Crackflash, para que detecte los graves ponele un filtro pasabajos en la entrada. Pero igualmente indica sonidos graves. El que arme solo marca graves debe ser por el tema de la frecuencia y amplitud de onda, no es lo mismo una onda de 200Hz que una de 20kHz.

Un problema que tuve es la corriente lo habia armado con un transformador de 300mA y no andaba bien. Puse uno de mas amperaje y anduvo ok. Igualmente lo habia armado con el control de brillo (corriente) y Vref pero no me anduvo....

Que vumetro arman para conectarlo a la salida de un discman?? Lo tengo conectado a la salida del amplificador...

saludos


----------



## la ciencia

tengo una duda para que sirve el push boton.


----------



## Eduardo Rodriguez

la ciencia dijo:
			
		

> tengo una duda para que sirve el push boton.


Hola
¿A que pulsador te refieres?
Un saludo


----------



## gonpa

hola a todos miren yo encontré este vumetro bastante practico estereo con un solo ic 

lo que no se es si se conseguirá el integrado por que yo soy de argentina que dicen uds?

dejo el datasheet donde esta el circuito


----------



## andreslazari

Una duda que me surgio... segun lo que yo conosco... el vumetro puede ir en una cosola.... y esta despues es conectada a amplificador donde luego es enchufado el altavoz... que se supone que mida el vumetro de la consola?.... Es la salida del volumen? osea la que va hacia el amplificador...


----------



## juan.uy

andreslazari dijo:
			
		

> Una duda que me surgio... segun lo que yo conosco... el vumetro puede ir en una cosola.... y esta despues es conectada a amplificador donde luego es enchufado el altavoz... que se supone que mida el vumetro de la consola?.... Es la salida del volumen? osea la que va hacia el amplificador...




en las consolas de dj el vúmetro sirve para tener una referencia sobre los altavoces, para ver si a estoy les esta llegando mucha potencia como para que se "sature" el sonido, se entiende?


----------



## oacrtheshadowman

Hola, yo fabrique ese vumetro y funciona super bien, solo q le hice una pequeña y simple modificación, hay una resistencia de entrada q la cambie por un valor pequeño y lo puse conectandolo en entrada pre mas no en la salida, claro lo hice solo por q queria algo distinto, no recuerdo muy bien pero en cuanto encuentre el plano lo subo. En cuanto al barrido del q hablas y q se te queda iluminado en un solo led, es porq el LM 3915 utilizado en este vumetro tiene un pin q te permite hacer trabajar el vumetro en dos modos: barra y punto, cuando haces el puenteo con el pin adecuado te trabaja en modo barra, lo q hace es q el te detecta la señal q recibe, realiza un barrido y se queda en la posición q te indica el nivel equivalente a la potencia recibida en la entrada, en el modo barra trabaja simplemente como un vumetro ritmico, segun el nivel de audio, se iluminan los leds haciendo el efecto comun de barra ritmica, En cuanto al problema q tienes me queda la duda, pero con el plano q pronto subire tenlo por seguro q solucionaras tu problema, ya q yo hice ese circuito, solo q por descuido lo quemé  , pero es economico hacerlo, es mas estoy haciendo un amplificador de 100w doble ( osea 2 modulos STK de 100w para 4 bafles)  y quiero colocarle nuevamente el vumetro jejeje. Mientras tanto sigue intentando y te deseo mucha suerte. Cualquier duda puedes preguntar


----------



## andreslazari

Hola una pregunta de donde sacaste el lm3915 para simularlo en livewire?

**INFORMACIÓN APORTADA:**

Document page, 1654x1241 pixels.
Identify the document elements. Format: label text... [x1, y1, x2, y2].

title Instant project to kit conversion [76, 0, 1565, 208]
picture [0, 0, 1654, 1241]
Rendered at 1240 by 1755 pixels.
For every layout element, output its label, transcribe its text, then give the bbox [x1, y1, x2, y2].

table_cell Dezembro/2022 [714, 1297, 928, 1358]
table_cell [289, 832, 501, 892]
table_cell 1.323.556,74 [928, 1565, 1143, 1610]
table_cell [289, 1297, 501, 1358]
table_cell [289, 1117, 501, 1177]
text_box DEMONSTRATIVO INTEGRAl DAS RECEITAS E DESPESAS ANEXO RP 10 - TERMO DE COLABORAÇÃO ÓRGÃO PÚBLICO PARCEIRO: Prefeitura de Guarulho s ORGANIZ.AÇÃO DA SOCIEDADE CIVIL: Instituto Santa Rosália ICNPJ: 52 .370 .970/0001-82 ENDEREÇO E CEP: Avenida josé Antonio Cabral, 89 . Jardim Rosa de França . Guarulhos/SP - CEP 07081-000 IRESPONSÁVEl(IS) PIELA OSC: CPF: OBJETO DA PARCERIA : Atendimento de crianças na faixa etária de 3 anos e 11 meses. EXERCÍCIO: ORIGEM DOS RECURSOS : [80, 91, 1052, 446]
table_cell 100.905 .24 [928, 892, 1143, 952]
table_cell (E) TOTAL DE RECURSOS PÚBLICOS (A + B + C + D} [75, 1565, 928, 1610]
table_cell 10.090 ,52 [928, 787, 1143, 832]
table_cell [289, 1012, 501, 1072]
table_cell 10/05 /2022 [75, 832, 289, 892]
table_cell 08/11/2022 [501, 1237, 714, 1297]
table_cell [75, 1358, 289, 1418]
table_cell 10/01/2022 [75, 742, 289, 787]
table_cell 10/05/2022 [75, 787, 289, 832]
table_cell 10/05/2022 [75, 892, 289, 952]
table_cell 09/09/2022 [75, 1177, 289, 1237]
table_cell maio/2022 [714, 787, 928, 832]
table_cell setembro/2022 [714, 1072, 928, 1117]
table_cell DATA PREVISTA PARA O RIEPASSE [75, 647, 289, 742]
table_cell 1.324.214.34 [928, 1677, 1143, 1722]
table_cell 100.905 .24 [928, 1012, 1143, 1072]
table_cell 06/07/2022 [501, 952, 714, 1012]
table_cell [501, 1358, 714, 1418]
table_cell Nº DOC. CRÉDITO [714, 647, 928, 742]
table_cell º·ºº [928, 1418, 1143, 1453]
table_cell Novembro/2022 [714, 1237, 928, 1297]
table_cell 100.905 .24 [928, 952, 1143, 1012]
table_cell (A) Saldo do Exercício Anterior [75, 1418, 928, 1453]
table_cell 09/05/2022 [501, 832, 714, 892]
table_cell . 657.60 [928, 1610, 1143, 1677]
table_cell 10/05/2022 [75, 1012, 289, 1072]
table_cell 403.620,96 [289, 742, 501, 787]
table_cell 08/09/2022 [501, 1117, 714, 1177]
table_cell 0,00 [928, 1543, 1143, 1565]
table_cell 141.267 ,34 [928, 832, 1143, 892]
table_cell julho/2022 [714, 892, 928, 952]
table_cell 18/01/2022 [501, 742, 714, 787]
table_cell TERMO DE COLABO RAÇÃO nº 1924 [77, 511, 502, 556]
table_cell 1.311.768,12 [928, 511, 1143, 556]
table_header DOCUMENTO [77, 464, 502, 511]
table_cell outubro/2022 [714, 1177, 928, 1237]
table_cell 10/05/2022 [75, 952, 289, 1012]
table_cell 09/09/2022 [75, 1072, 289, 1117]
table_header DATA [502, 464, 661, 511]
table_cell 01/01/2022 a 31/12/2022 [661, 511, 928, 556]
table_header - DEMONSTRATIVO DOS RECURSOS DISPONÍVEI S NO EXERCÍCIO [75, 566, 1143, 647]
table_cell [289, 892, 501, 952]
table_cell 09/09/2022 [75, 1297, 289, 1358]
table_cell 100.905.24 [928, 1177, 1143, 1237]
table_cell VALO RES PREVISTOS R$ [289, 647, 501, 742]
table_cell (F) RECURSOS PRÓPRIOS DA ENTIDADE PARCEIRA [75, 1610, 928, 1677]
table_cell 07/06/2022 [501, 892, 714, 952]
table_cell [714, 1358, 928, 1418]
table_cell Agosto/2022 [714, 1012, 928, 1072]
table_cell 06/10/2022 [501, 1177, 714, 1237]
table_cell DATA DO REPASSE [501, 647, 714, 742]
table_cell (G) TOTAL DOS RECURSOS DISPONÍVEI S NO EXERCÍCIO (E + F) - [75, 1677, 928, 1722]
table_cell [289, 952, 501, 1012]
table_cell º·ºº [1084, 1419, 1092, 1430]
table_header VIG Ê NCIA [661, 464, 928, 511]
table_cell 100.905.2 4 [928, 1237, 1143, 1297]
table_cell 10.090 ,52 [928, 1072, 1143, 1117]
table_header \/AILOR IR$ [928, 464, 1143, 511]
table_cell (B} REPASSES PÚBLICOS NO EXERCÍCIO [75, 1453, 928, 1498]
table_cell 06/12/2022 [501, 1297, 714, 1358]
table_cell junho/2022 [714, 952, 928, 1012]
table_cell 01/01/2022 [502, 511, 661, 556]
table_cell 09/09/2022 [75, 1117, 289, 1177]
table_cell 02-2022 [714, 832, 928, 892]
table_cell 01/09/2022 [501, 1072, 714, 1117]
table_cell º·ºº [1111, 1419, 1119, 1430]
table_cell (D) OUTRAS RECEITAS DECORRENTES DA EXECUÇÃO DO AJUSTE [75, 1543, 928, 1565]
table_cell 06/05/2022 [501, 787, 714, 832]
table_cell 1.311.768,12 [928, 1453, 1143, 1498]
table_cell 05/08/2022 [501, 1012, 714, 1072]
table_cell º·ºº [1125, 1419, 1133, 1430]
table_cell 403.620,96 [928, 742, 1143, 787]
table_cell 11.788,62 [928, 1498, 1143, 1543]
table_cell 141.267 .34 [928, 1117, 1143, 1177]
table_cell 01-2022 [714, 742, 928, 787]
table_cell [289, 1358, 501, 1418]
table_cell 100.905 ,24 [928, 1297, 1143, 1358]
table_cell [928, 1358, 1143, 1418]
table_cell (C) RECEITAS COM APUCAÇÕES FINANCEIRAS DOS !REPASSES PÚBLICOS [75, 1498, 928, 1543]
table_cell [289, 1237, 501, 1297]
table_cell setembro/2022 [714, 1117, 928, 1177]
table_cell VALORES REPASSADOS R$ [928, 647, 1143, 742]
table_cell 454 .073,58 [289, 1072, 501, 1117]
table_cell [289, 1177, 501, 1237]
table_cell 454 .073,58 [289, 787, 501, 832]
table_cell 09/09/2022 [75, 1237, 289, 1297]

**PROBLEMA:** Retoma el hilo sobre vúmetros justo después de su última línea. Los ítems son material independiente del hilo sobre vúmetros.

**RESPUESTA:**
----------



## ivanutn

si c t prenden todos los led es porque capas que no tenes conectado nada en la entrada, ponele una resistencia de 2.2k ebtre el pin 5 y masa y tiene que andar .


Un consejo para el vumetro, Rectifiquen la señal de entrada y filtrenla con un capacitor de 10 a 22uF, asi se logra un efecto de " inercia" , similar a la aguja de un vumetro.


----------



## andreslazari

La verdad que estaria muy bueno que hiciera ese efecto... ya lo estoy armando a ver que tal me  sale.


----------



## electrico

hola a todos yo tambien e armado este vumetro y me surgio el problema que no logro ponerlo en modo punto solamente funciona en modo barra ya desconecte el pin 9 y nada solo consigo un efecto de barra pero con poca intensidad tambien note que en modo punto funciona en barra y los leds que van encendiendo tambien brillan a la misma vez la verdad que ya probe todos los diagramas que encontre en la web pero no consigo el efecto de punto le estoy poniendo una fuente de 10v con puente de 4 diodos y filtro de 2200uf ayuda plz.


----------



## eduardo silva

hola amigos es mejor utilizar el CI 3914 para realizar el vumetro yo tengo el diagrama y lo tengo funcionando el una consala de audio funciona muy bien se alimenta con + - 15 v mas GND y 24 V enciende 10 leds si quieren lo subo para q lo venan  saludos desde Peru


----------



## electrico

hola eduardo seria bueno que lo subas pues a mi no me funciono con el 3915 osea que solo me funciona en modo barra y en modo punto nada de nada mi interes es hacerlo funcionar asi por que para modo barra ya tengo otros circuitos y tambien podrias explicar q tipo de fuente utilizas segun lo que escrbiste creo que es una fuente simetrica y la verdad no se me ocurre como conectar esa fuente porque en los esquemas solo indica fuente de alimentacion simple.Saludos.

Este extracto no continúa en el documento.